Dalam persidangan Ahok, Asrorun yang mendampingi Ma’ruf sebetulnya sudah merasa geram dengan perlakuan para penasihat hukum Ahok. Menurut mereka, sikap kuasa hukum Ahok terhadap Ma’ruf sangat tidak etis.

“Beliau saat memberikan keterangan sangat santai, tenang dan bergairah. Pada saat itu kami terus galau, diliputi amarah akibat ulah pengacara Ahok yang kami nilai memperlakukan Kiai secara kurang etis. Ditambah, hakim dan jaksa yang agak pasif,” jelas Asrorun.

Namun, perlakuan pengacara Ahok nampaknya tidak diambil hati oleh Ma’ruf. Menurut Asrorun, pasca persidangan ia dan Ma’ruf sempat berdisikusi ringan di sekitaran kantor MUI, salah satu bahasannya ihwal persidangan Ahok.

“Selepas maghrib, kami makan malam dan diskusi kecil di dekat kantor. Tidak ada raut lelah di wajah beliau. Habis makan malam, kami bergerak ke kantor PBNU untuk menghadiri acara Harlah NU ke-91,” bebernya.

Ma’ruf memang menjadi ‘bulan-bulanan’ pengacara Ahok dalam sidang kasus penodaan agama, Selasa (31/1). Ia diminta bersaksi hampir selama 7 jam, dengan usia yang menginjak kepala 73 tahun.
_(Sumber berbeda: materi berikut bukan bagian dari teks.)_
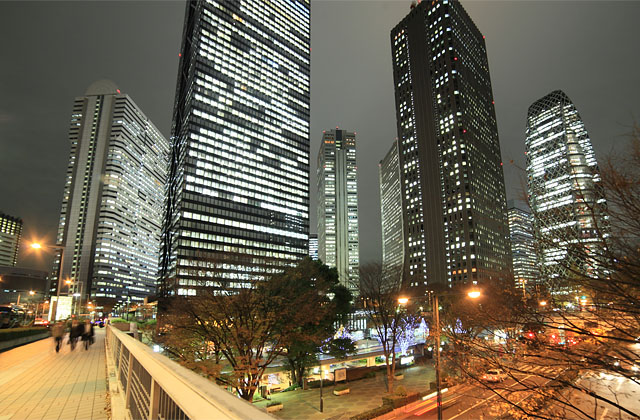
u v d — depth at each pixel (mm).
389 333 47719
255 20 161625
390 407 26031
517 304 7074
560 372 6621
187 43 157375
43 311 74188
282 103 163625
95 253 198875
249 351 20438
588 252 5637
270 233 145375
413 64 180250
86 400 8695
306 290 25922
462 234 143875
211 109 138500
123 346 8523
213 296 20922
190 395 2203
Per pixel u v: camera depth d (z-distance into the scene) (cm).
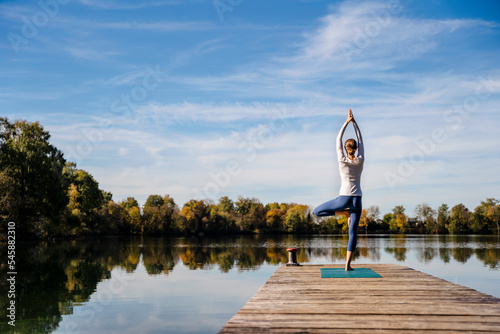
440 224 8019
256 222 8825
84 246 4341
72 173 6719
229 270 2075
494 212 7838
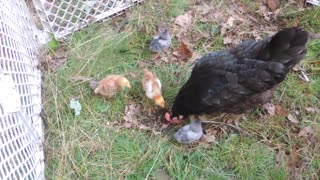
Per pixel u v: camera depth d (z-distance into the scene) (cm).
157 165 109
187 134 107
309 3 133
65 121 113
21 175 90
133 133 113
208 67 105
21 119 95
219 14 132
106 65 122
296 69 122
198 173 108
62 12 128
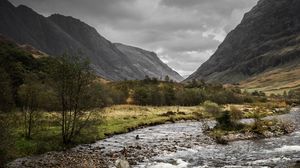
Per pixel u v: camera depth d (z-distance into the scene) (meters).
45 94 41.47
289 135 50.84
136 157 35.31
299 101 174.50
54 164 30.97
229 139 48.19
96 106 42.84
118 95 139.88
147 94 142.00
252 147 41.00
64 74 40.84
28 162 31.50
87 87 41.88
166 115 87.38
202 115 90.56
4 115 30.34
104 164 31.50
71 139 42.81
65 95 41.31
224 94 167.38
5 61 89.12
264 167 29.17
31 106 41.09
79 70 41.19
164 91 150.25
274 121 59.22
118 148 41.41
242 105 144.25
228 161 32.62
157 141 47.91
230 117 59.59
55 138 42.53
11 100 37.56
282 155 34.72
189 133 57.72
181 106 141.00
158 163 32.06
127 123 67.19
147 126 70.12
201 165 31.03
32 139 40.56
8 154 29.23
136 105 134.88
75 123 43.12
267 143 43.75
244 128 54.59
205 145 44.03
Dalam persidangan, Ma’ruf dicecar seputar pendapat dan sikap keagamaan MUI atas pernyataan Ahok di Kepulauan Seribu, akhir September 2016 lalu. Ahok dan pengacara menuding, pendapat dan sikap keagamaan MUI tidak objektif.

Ma’ruf dituding ‘main mata’ dengan pasangan calon gubernur-wakil gubernur DKI Jakarta, Agus Harimurti Yudhoyono – Sylviana Murni.

Tudingan tersebut didasarkan pada, pertama telepon dari Susilo Bambang Yudhoyono ke Ma’ruf, yang menurut tim Ahok diterima pada Kamis 6 Oktober 2016. Serta jabatan Dewan Pertimbangan Presiden yang diemban Ma’ruf saat SBY masih berkuasa di negeri ini.